Central Realty, Bond & Trust Company
- Company type: Trust company
- Industry: Financial services
- Founded: 1899
- Founder: Henry Morgenthau Sr.
- Defunct: 1905
- Fate: Split trust and real-estate business
- Successor: Lawyers' Title Insurance and Trust Company
- Headquarters: New York City, United States
- Area served: United States
- Products: Trust business and real estate investment trust

= Central Realty, Bond & Trust Company =

Real estate and trust company (1899–1905)

The Central Realty, Bond & Trust Company was an American financial company that combined real estate investment with trust company business in the early 20th century. Once described as "the first large New York City real estate investment trust company".

==History ==
It was founded in 1899 by Henry Morgenthau, who was its president. In addition to Morgenthau, the company's directors included former New York City mayor Hugh Grant.

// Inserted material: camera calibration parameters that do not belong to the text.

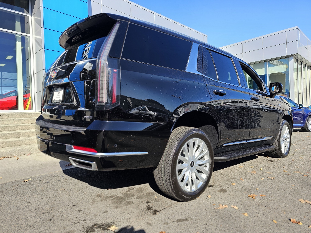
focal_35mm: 23
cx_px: 156
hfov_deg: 73.9
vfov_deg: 58.9
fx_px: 207
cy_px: 116
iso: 10
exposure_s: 1/301
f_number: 1.7
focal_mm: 6.3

The real estate purchases and sales alienated legitimate trust company business, however, so they were separated. In 1905 a merger of the Central Realty, Bond & Trust Company with the Lawyers' Title Insurance Company was approved by both, resulting in a new company called Lawyers' Title Insurance and Trust Company, which would eschew the real estate business. The officers and board of the new company were the same as that of the Lawyers' Title Insurance Company, with the addition of Henry Morgenthau, president of Central Realty, as a member of the board and of the finance committee. The real estate of Central Realty was to be acquired by a syndicate or corporation to be organized by Henry Morgenthau.